Europeans want cryptocurrencies to be regulated by their governments
Most Europeans want cryptocurrencies to be regulated by their own governments. More and more people would also support the creation of national digital currencies in order to ensure some monetary independence from the European Union (EU).
This emerges from a survey conducted for euronews.com by Redfield & Wilton Strategies.
The survey, conducted from 4 to 10 August, reflects the views of around 31,000 respondents in 12 EU Member States - Estonia, France, Germany, Greece, Hungary, Italy, Latvia, Lithuania, the Netherlands, Poland, Portugal and Spain.
The results come at a time when the European Commission is beginning to consider new legislation to create a new pan-European regulatory framework for cryptocurrencies.
The survey also showed that in the case of cryptomas, lack of knowledge is the main reason why people avoid buying them.

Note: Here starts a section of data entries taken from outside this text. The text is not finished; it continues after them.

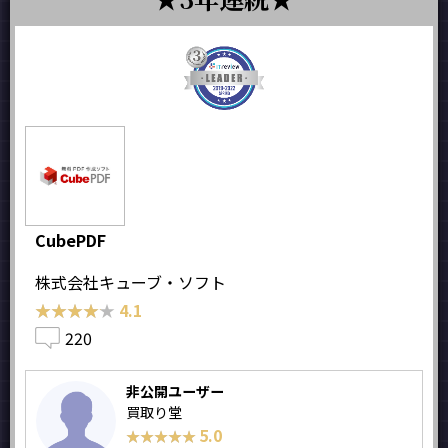
CubePDF
株式会社キューブ・ソフト
★★★★★
★★★★★
4.1
220
非公開ユーザー
買取り堂
5.0
★★★★★
★★★★★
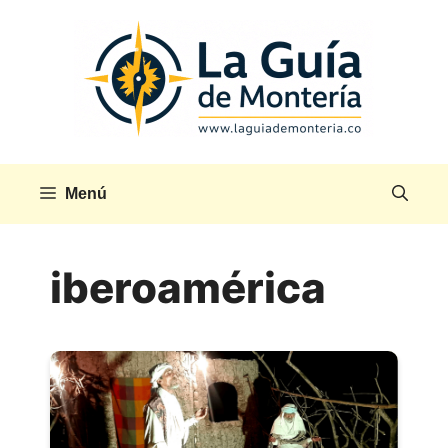
Saltar
al
contenido
Menú
iberoamérica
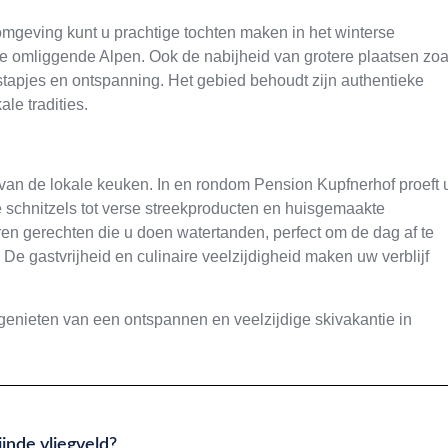
 omgeving kunt u prachtige tochten maken in het winterse
de omliggende Alpen. Ook de nabijheid van grotere plaatsen zoa
tstapjes en ontspanning. Het gebied behoudt zijn authentieke
ale tradities.
 van de lokale keuken. In en rondom Pension Kupfnerhof proeft 
ge schnitzels tot verse streekproducten en huisgemaakte
ren gerechten die u doen watertanden, perfect om de dag af te
 De gastvrijheid en culinaire veelzijdigheid maken uw verblijf
 genieten van een ontspannen en veelzijdige skivakantie in
.
jnde vliegveld?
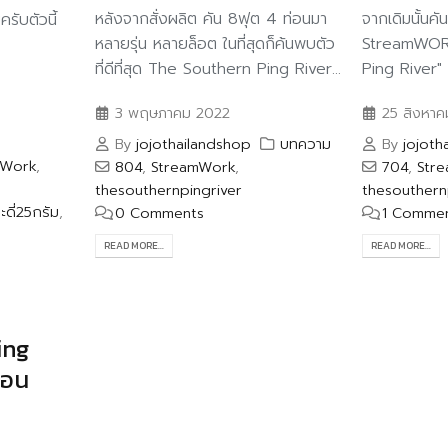
หลังจากสั่งผลิต คัน 8ฟุต 4 ท่อนมา
จากเดิมนั้นคั
รับตัวนี้
หลายรุ่น หลายล็อต ในที่สุดก็ค้นพบตัว
StreamWOR
ที่ดีที่สุด The Southern Ping River...
Ping River" 7
3 พฤษภาคม 2022
25 สิงหาค
By
jojothailandshop
บทความ
By
jojoth
mWork
,
804
,
StreamWork
,
704
,
Str
thesouthernpingriver
thesouthern
ะดี่25กรัม
,
0 Comments
1 Comme
READ MORE...
READ MORE...
ing
ตอน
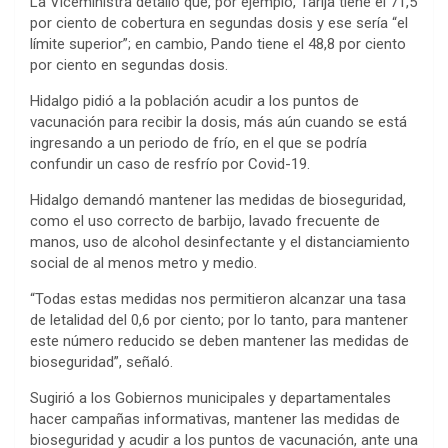
La Viceministra detalló que, por ejemplo, Tarija tiene el 71,5
por ciento de cobertura en segundas dosis y ese sería “el
límite superior”; en cambio, Pando tiene el 48,8 por ciento
por ciento en segundas dosis.
Hidalgo pidió a la población acudir a los puntos de
vacunación para recibir la dosis, más aún cuando se está
ingresando a un periodo de frío, en el que se podría
confundir un caso de resfrío por Covid-19.
Hidalgo demandó mantener las medidas de bioseguridad,
como el uso correcto de barbijo, lavado frecuente de
manos, uso de alcohol desinfectante y el distanciamiento
social de al menos metro y medio.
“Todas estas medidas nos permitieron alcanzar una tasa
de letalidad del 0,6 por ciento; por lo tanto, para mantener
este número reducido se deben mantener las medidas de
bioseguridad”, señaló.
Sugirió a los Gobiernos municipales y departamentales
hacer campañas informativas, mantener las medidas de
bioseguridad y acudir a los puntos de vacunación, ante una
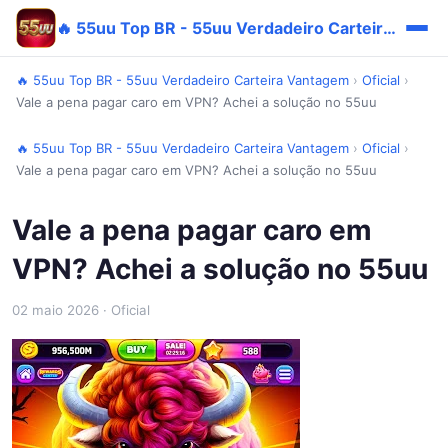
🔥 55uu Top BR - 55uu Verdadeiro Carteira Vantagem
🔥 55uu Top BR - 55uu Verdadeiro Carteira Vantagem
›
Oficial
›
Vale a pena pagar caro em VPN? Achei a solução no 55uu
🔥 55uu Top BR - 55uu Verdadeiro Carteira Vantagem
›
Oficial
›
Vale a pena pagar caro em VPN? Achei a solução no 55uu
Vale a pena pagar caro em
VPN? Achei a solução no 55uu
02 maio 2026
· Oficial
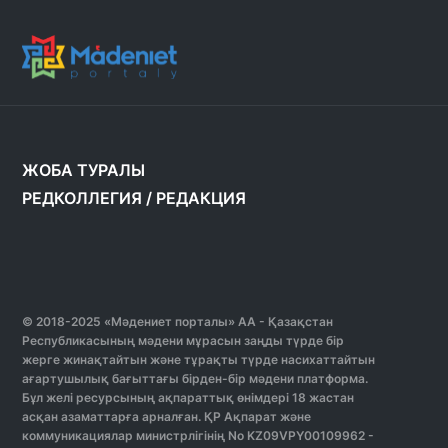
ЖОБА ТУРАЛЫ
РЕДКОЛЛЕГИЯ
/
РЕДАКЦИЯ
© 2018-2025 «Мәдениет порталы» АА - Қазақстан
Республикасының мәдени мұрасын заңды түрде бір
жерге жинақтайтын және тұрақты түрде насихаттайтын
ағартушылық бағыттағы бірден-бір мәдени платформа.
Бұл желі ресурсының ақпараттық өнімдері 18 жастан
асқан азаматтарға арналған. ҚР Ақпарат және
коммуникациялар министрлігінің No KZ09VPY00109962 -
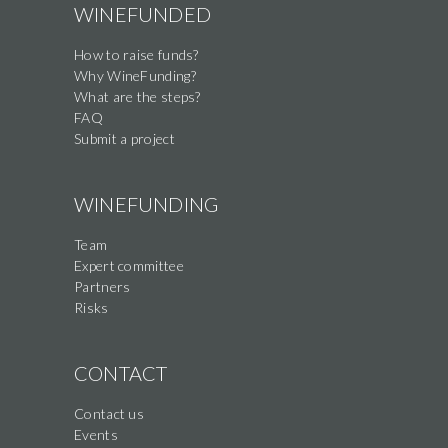
WINEFUNDED
How to raise funds?
Why WineFunding?
What are the steps?
FAQ
Submit a project
WINEFUNDING
Team
Expert committee
Partners
Risks
CONTACT
Contact us
Events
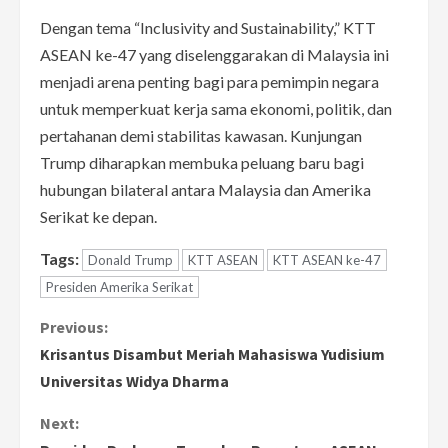
Dengan tema “Inclusivity and Sustainability,” KTT
ASEAN ke-47 yang diselenggarakan di Malaysia ini
menjadi arena penting bagi para pemimpin negara
untuk memperkuat kerja sama ekonomi, politik, dan
pertahanan demi stabilitas kawasan. Kunjungan
Trump diharapkan membuka peluang baru bagi
hubungan bilateral antara Malaysia dan Amerika
Serikat ke depan.
Tags:
Donald Trump
KTT ASEAN
KTT ASEAN ke-47
Presiden Amerika Serikat
C
Previous:
Krisantus Disambut Meriah Mahasiswa Yudisium
o
Universitas Widya Dharma
n
Next:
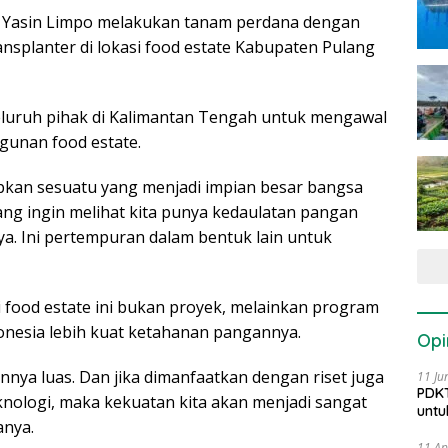
l Yasin Limpo melakukan tanam perdana dengan
nsplanter di lokasi food estate Kabupaten Pulang
eluruh pihak di Kalimantan Tengah untuk mengawal
gunan food estate.
apkan sesuatu yang menjadi impian besar bangsa
ang ingin melihat kita punya kedaulatan pangan
a. Ini pertempuran dalam bentuk lain untuk
 food estate ini bukan proyek, melainkan program
nesia lebih kuat ketahanan pangannya.
Opi
nnya luas. Dan jika dimanfaatkan dengan riset juga
11 Ju
PDKT
ologi, maka kekuatan kita akan menjadi sangat
untu
anya.
11 Ap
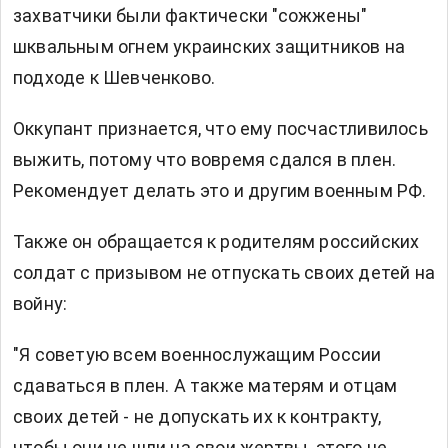
захватчики были фактически "сожжены"
шквальным огнем украинских защитников на
подходе к Шевченково.
Оккупант признается, что ему посчастливилось
выжить, потому что вовремя сдался в плен.
Рекомендует делать это и другим военным РФ.
Также он обращается к родителям российских
солдат с призывом не отпускать своих детей на
войну:
"Я советую всем военнослужащим России
сдаваться в плен. А также матерям и отцам
своих детей - не допускать их к контракту,
чтобы они не шли на свои жертвы, этого не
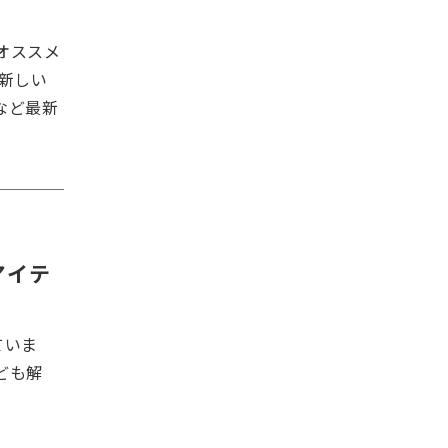
オススメ
新しい
など最新
アイテ
ていま
ども解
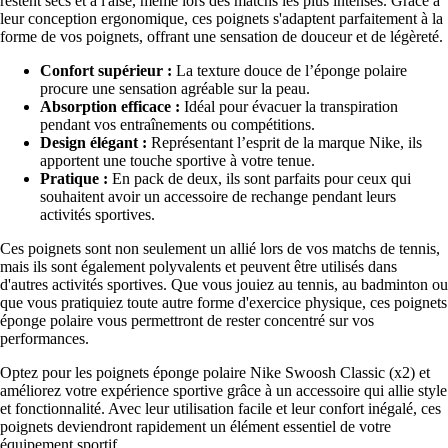
restent secs et à l'aise, même lors des matchs les plus intenses. Grâce à
leur conception ergonomique, ces poignets s'adaptent parfaitement à la
forme de vos poignets, offrant une sensation de douceur et de légèreté.
Confort supérieur :
La texture douce de l’éponge polaire
procure une sensation agréable sur la peau.
Absorption efficace :
Idéal pour évacuer la transpiration
pendant vos entraînements ou compétitions.
Design élégant :
Représentant l’esprit de la marque Nike, ils
apportent une touche sportive à votre tenue.
Pratique :
En pack de deux, ils sont parfaits pour ceux qui
souhaitent avoir un accessoire de rechange pendant leurs
activités sportives.
Ces poignets sont non seulement un allié lors de vos matchs de tennis,
mais ils sont également polyvalents et peuvent être utilisés dans
d'autres activités sportives. Que vous jouiez au tennis, au badminton ou
que vous pratiquiez toute autre forme d'exercice physique, ces poignets
éponge polaire vous permettront de rester concentré sur vos
performances.
Optez pour les poignets éponge polaire Nike Swoosh Classic (x2) et
améliorez votre expérience sportive grâce à un accessoire qui allie style
et fonctionnalité. Avec leur utilisation facile et leur confort inégalé, ces
poignets deviendront rapidement un élément essentiel de votre
équipement sportif.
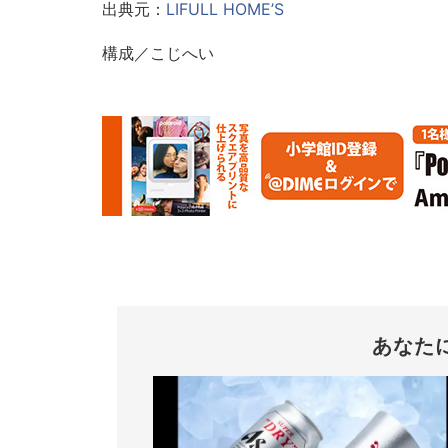
出典元：
LIFULL HOME’S
構成／こじへい
あなた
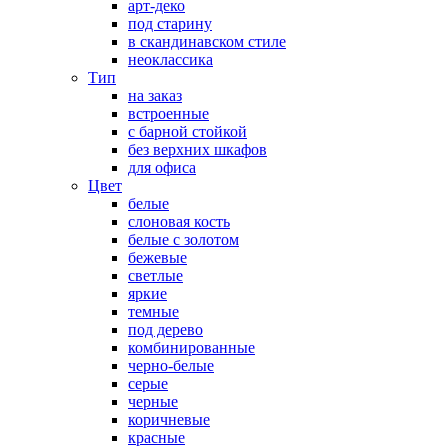
арт-деко
под старину
в скандинавском стиле
неоклассика
Тип
на заказ
встроенные
с барной стойкой
без верхних шкафов
для офиса
Цвет
белые
слоновая кость
белые с золотом
бежевые
светлые
яркие
темные
под дерево
комбинированные
черно-белые
серые
черные
коричневые
красные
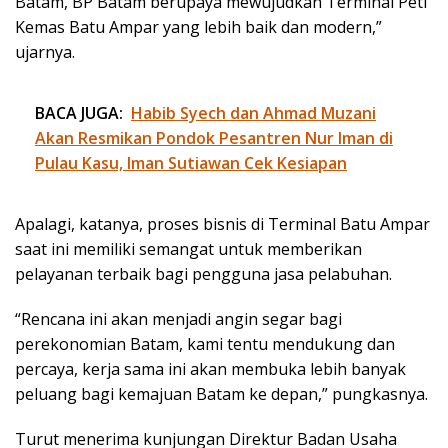
Batam, BP Batam berupaya mewujudkan Terminal Peti
Kemas Batu Ampar yang lebih baik dan modern,”
ujarnya.
BACA JUGA:
Habib Syech dan Ahmad Muzani
Akan Resmikan Pondok Pesantren Nur Iman di
Pulau Kasu, Iman Sutiawan Cek Kesiapan
Apalagi, katanya, proses bisnis di Terminal Batu Ampar
saat ini memiliki semangat untuk memberikan
pelayanan terbaik bagi pengguna jasa pelabuhan.
“Rencana ini akan menjadi angin segar bagi
perekonomian Batam, kami tentu mendukung dan
percaya, kerja sama ini akan membuka lebih banyak
peluang bagi kemajuan Batam ke depan,” pungkasnya.
Turut menerima kunjungan Direktur Badan Usaha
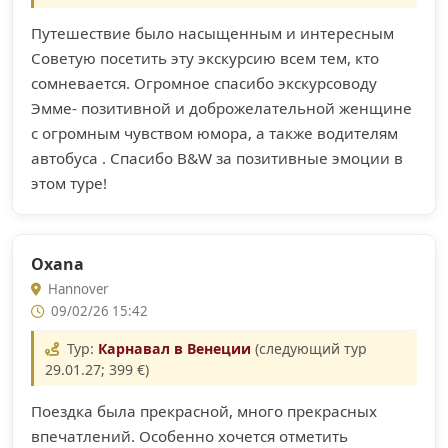
Путешествие было насыщенным и интересным
Советую посетить эту экскурсию всем тем, кто
сомневается. Огромное спасибо экскурсоводу
Эмме- позитивной и доброжелательной женщине
с огромным чувством юмора, а также водителям
автобуса . Спасибо В&W за позитивные эмоции в
этом туре!
Oxana
Hannover
09/02/26 15:42
Тур:
Карнавал в Венеции
(следующий тур
29.01.27; 399 €)
Поездка была прекрасной, много прекрасных
впечатлений. Особенно хочется отметить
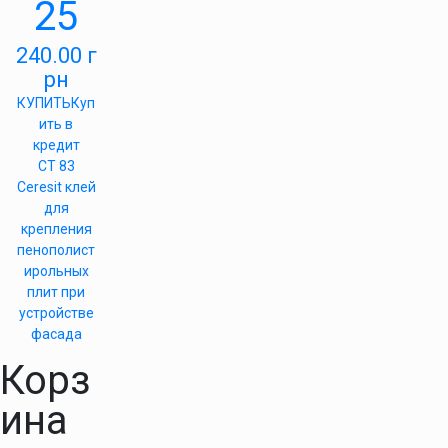
25
240.00
г
рн
КУПИТЬ
Куп
ить в
кредит
СТ 83
Ceresit клей
для
крепления
пенополист
ирольных
плит при
устройстве
фасада
Корз
ина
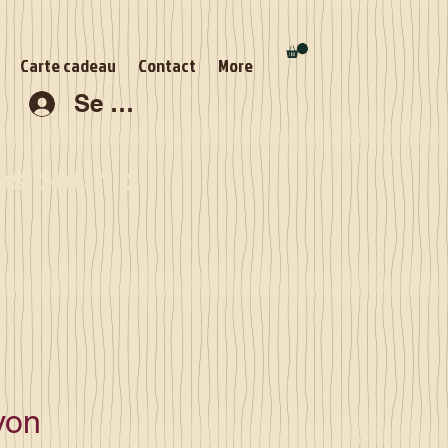
Carte cadeau
Contact
More
Se connecter
s pour la
von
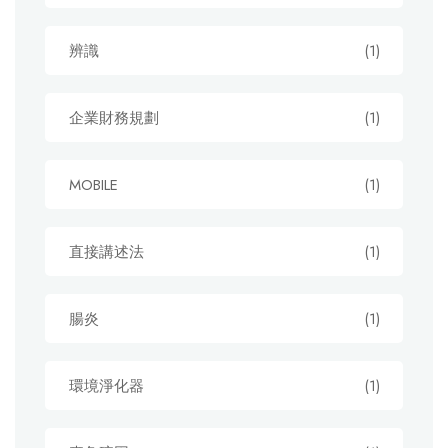
辨識
(1)
企業財務規劃
(1)
MOBILE
(1)
直接講述法
(1)
腸炎
(1)
環境淨化器
(1)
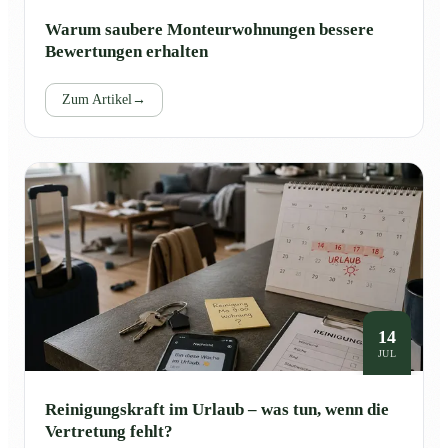
Warum saubere Monteurwohnungen bessere
Bewertungen erhalten
Zum Artikel
→
14
JUL
Reinigungskraft im Urlaub – was tun, wenn die
Vertretung fehlt?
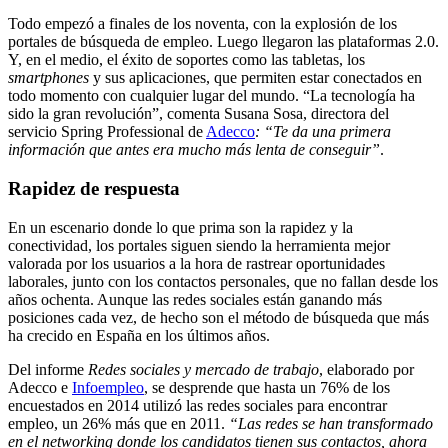
Todo empezó a finales de los noventa, con la explosión de los
portales de búsqueda de empleo. Luego llegaron las plataformas 2.0.
Y, en el medio, el éxito de soportes como las tabletas, los
smartphones
y sus aplicaciones, que permiten estar conectados en
todo momento con cualquier lugar del mundo. “La tecnología ha
sido la gran revolución”, comenta Susana Sosa, directora del
servicio Spring Professional de
Adecco
: “Te da una primera
información que antes era mucho más lenta de conseguir”
.
Rapidez de respuesta
En un escenario donde lo que prima son la rapidez y la
conectividad, los portales siguen siendo la herramienta mejor
valorada por los usuarios a la hora de rastrear oportunidades
laborales, junto con los contactos personales, que no fallan desde los
años ochenta. Aunque las redes sociales están ganando más
posiciones cada vez, de hecho son el método de búsqueda que más
ha crecido en España en los últimos años.
Del informe
Redes sociales y mercado de trabajo
, elaborado por
Adecco e
Infoempleo
, se desprende que hasta un 76% de los
encuestados en 2014 utilizó las redes sociales para encontrar
empleo, un 26% más que en 2011.
“Las redes se han transformado
en el networking donde los candidatos tienen sus contactos, ahora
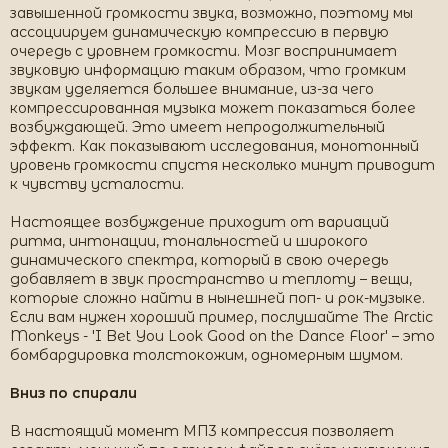
завышенной громкости звука, возможно, поэтому мы
ассоциируем динамическую компрессию в первую
очередь с уровнем громкости. Мозг воспринимает
звуковую информацию таким образом, что громким
звукам уделяется большее внимание, из-за чего
компрессированная музыка может показаться более
возбуждающей. Это имеет непродолжительный
эффект. Как показывают исследования, монотонный
уровень громкости спустя несколько минут приводит
к чувству усталости.
Настоящее возбуждение приходит от вариаций
ритма, интонации, тональностей и широкого
динамического спектра, который в свою очередь
добавляет в звук пространство и теплоту – вещи,
которые сложно найти в нынешней поп- и рок-музыке.
Если вам нужен хороший пример, послушайте The Arctic
Monkeys - 'I Bet You Look Good on the Dance Floor' – это
бомбардировка толстокожим, одномерным шумом.
Вниз по спирали
В настоящий момент МП3 компрессия позволяет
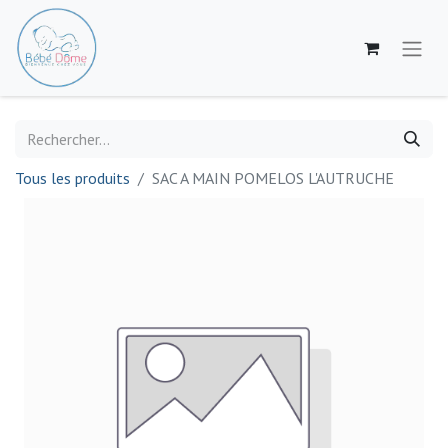
Tous les produits
SAC A MAIN POMELOS L'AUTRUCHE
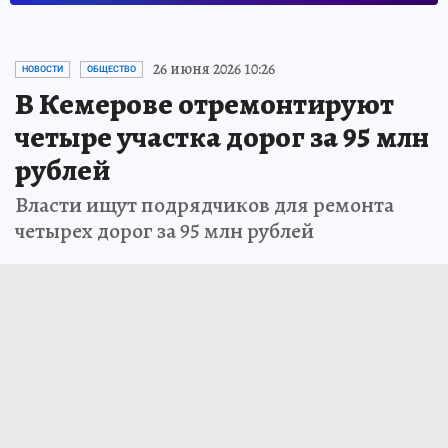
26 июня 2026 10:26
НОВОСТИ
ОБЩЕСТВО
В Кемерове отремонтируют
четыре участка дорог за 95 млн
рублей
Власти ищут подрядчиков для ремонта
четырех дорог за 95 млн рублей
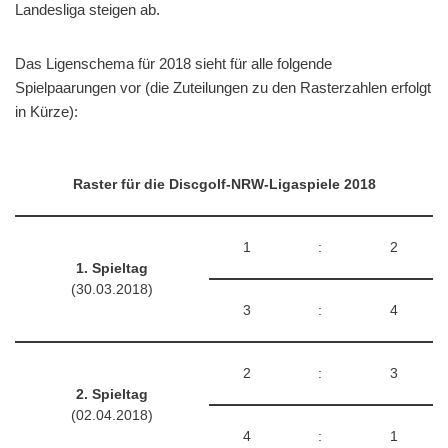
Landesliga steigen ab.
Das Ligenschema für 2018 sieht für alle folgende
Spielpaarungen vor (die Zuteilungen zu den Rasterzahlen erfolgt
in Kürze):
Raster für die Discgolf-NRW-Ligaspiele 2018
1
:
2
1. Spieltag
(30.03.2018)
3
:
4
2
:
3
2. Spieltag
(02.04.2018)
4
:
1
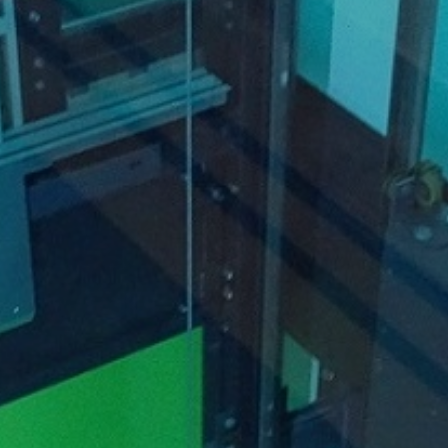
Entreprise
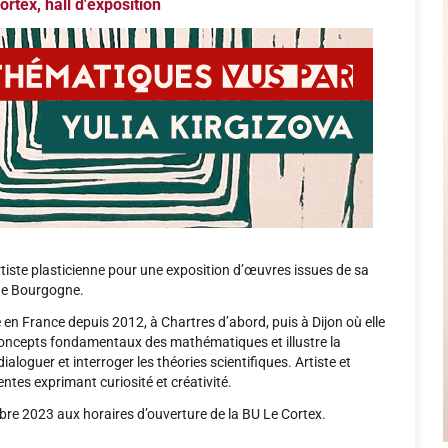
rtex, hall d'exposition
rtiste plasticienne pour une exposition d’œuvres issues de sa
 de Bourgogne.
e en France depuis 2012, à Chartres d’abord, puis à Dijon où elle
s concepts fondamentaux des mathématiques et illustre la
ialoguer et interroger les théories scientifiques. Artiste et
ntes exprimant curiosité et créativité.
bre 2023 aux horaires d’ouverture de la BU Le Cortex.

A significant proportion of citizens in Greece (61%), Germany (34%) and Latvia (31%) believe that the EU and the
European Central Bank (ECB) are interfering too much in their country's economy.
According to Dimitar Lilkov, a researcher at the Center for European Studies, the remnants of the crisis more than a decade ago "can still be felt in countries like Greece and Italy."
The majority of the local population is still convinced that the crisis occurred due to bad decisions at EU level, and not due to serious shortcomings in their banking sector, a sharp rise in public debt and an unreformed labor market.
On the other hand, respondents in Lithuania (41%),
Spain (39%), Portugal (36%) and Estonia (36%) stated that the ECB intervenes "to the right extent".
On the question of who should be responsible for financial regulation, most respondents (from 49 percent in Hungary to 76 percent in the Netherlands) believe that it should be the responsibility of their national government, not the European Union.